I just returned from Peoria with some customers, they were very impressed. Mostly they were impressed with the smoothness of the backhoe, and the comfort of the cab.

Tigerotor77W
06-28-2006, 08:02 PM
2109 Stang: I'm more impressed with the level of service at these sites than just about anything. The engineer in me craves a little marketing, and I'm thankful I can actually hear some owner opinions once in a while. It's a very important part of engineering, even if some companies' engineers (no names.... :D) don't get it as much as I might want in my future career. In the meantime, what do you think of the 2109?

iowacatman: of course you hit the ones I missed. Thanks for filling in the gaps.

2109 Stang
06-28-2006, 08:46 PM
I love it ,it's got a load of power smooth ride and it does all I specked ,super high reach and low clearance ,uh and very fast it reaches over my big Kenworth witch is the tallest truck Ive ever owned only have 150 hrs on it but so far so good

jazak
06-28-2006, 09:53 PM
Haha, squiz, thanks! If I ever visit Australia, with Cat or otherwise, I'll pay you a visit.

jazak, any insight on the questions I had posed about your machine requirements?

Yeah thanks alot for that. I haven't tested one out yet so just wanted to see if it would even be worth my time to look into a little more.(my sale dealer is 1 1/2-3 hours away, depending on traffic :dizzy: ) Thanks for all the other replies guys. You pretty much answered most of my questions now just to find time to take a ride to the dealer. :)

CarterKraft
09-09-2006, 10:22 AM
I am not sure if it was mentioned but the controls are now electro-hydraulic.

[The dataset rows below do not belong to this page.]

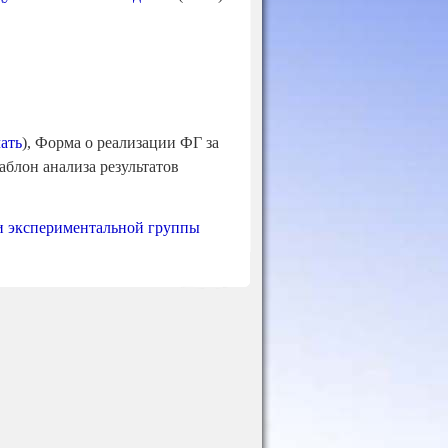
чать
), Форма о реализации ФГ за
блон анализа результатов
ми экспериментальной группы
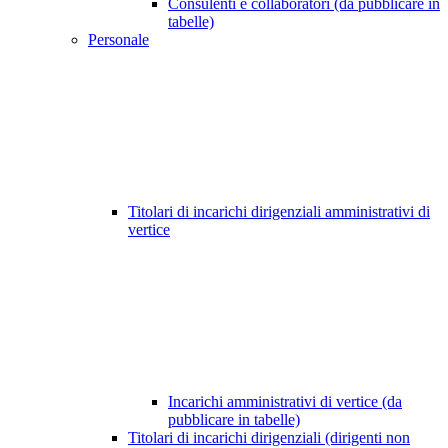
Consulenti e collaboratori (da pubblicare in
tabelle)
Personale
Titolari di incarichi dirigenziali amministrativi di
vertice
Incarichi amministrativi di vertice (da
pubblicare in tabelle)
Titolari di incarichi dirigenziali (dirigenti non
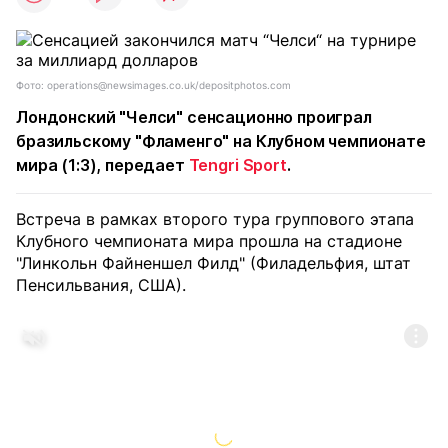
Фото: operations@newsimages.co.uk/depositphotos.com
Лондонский "Челси" сенсационно проиграл
бразильскому "Фламенго" на Клубном чемпионате
мира (1:3), передает
Tengri Sport
.
Встреча в рамках второго тура группового этапа
Клубного чемпионата мира прошла на стадионе
"Линкольн Файненшел Филд" (Филадельфия, штат
Пенсильвания, США).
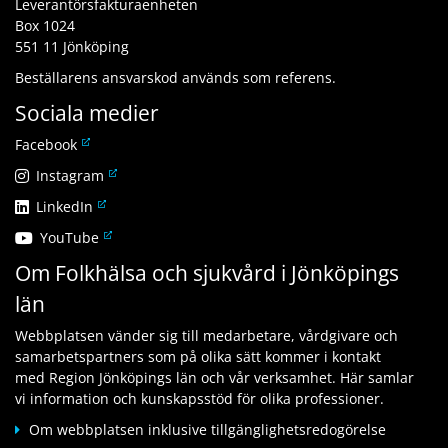
Leverantörsfakturaenheten
Box 1024
551 11 Jönköping
Beställarens ansvarskod används som referens.
Sociala medier
L
Facebook
ä
L
Instagram
n
ä
L
LinkedIn
k
n
ä
t
L
YouTube
k
n
i
ä
t
Om Folkhälsa och sjukvård i Jönköpings
k
l
n
i
t
l
län
k
l
i
a
t
l
l
n
Webbplatsen vänder sig till medarbetare, vårdgivare och
i
a
l
n
samarbetspartners som på olika sätt kommer i kontakt
l
n
a
a
med Region Jönköpings län och vår verksamhet. Här samlar
l
n
n
n
vi information och kunskapsstöd för olika professioner.
a
a
n
w
n
n
Om webbplatsen inklusive tillgänglighetsredogörelse
a
e
n
w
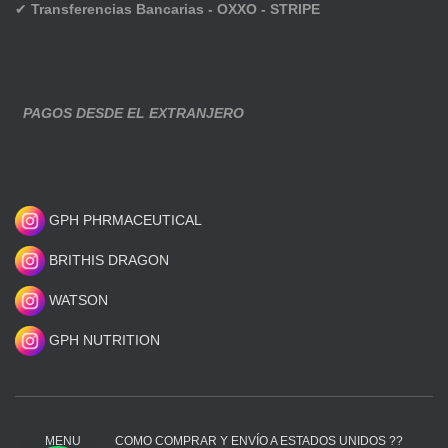
✔
Transferencias Bancarias - OXXO - STRIPE
PAGOS DESDE EL EXTRANJERO
GPH PHRMACEUTICAL
BRITHIS DRAGON
WATSON
GPH NUTRITION
MENU
COMO COMPRAR Y ENVÍO A ESTADOS UNIDOS ??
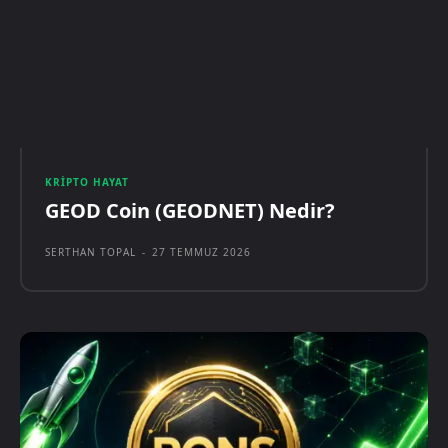
KRIPTO HAYAT
GEOD Coin (GEODNET) Nedir?
SERTHAN TOPAL
-
27 TEMMUZ 2026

Also the axle hasn't yet been proven in this application but I can't wait to see how it performs, at this rate anything is better than the old Ford axle :hammerhead:.

We have been doing 2-4 brake jobs a month for the last year on 416 & 420D's I hope that will change.

Tigerotor77W
09-09-2006, 12:50 PM
CarterKraft, welcome to the site! Glad to have your additional expertise around.

I also hope the brakes have improved significantly; I know brake pressure (er, the force needed to apply the brakes) is much better. My university's biggest complaint with the 430Ds they have is the brakes, so to stop the Deere seepage into our campus, hopefully the 430E is improved enough. *crosses fingers*

CarterKraft
09-09-2006, 02:54 PM
If the D models are repaired using the newer Kevlar discs and the top secret piston seals the problems seem to end so... If you ever have to do any break work done I would demand the Kevlar discs and round piston seal that is in a TIB that most aren't aware of. The round seal allows the piston to return a greater distance when the pedal is released allowing more slack to exist between the piston and the discs.

Another benefit is if the brakes due shell, they won't wipe out the final drive planetarys like before.

BTW this new axle is a derivitive of the Telehandler axle that they have run for along time with no problems.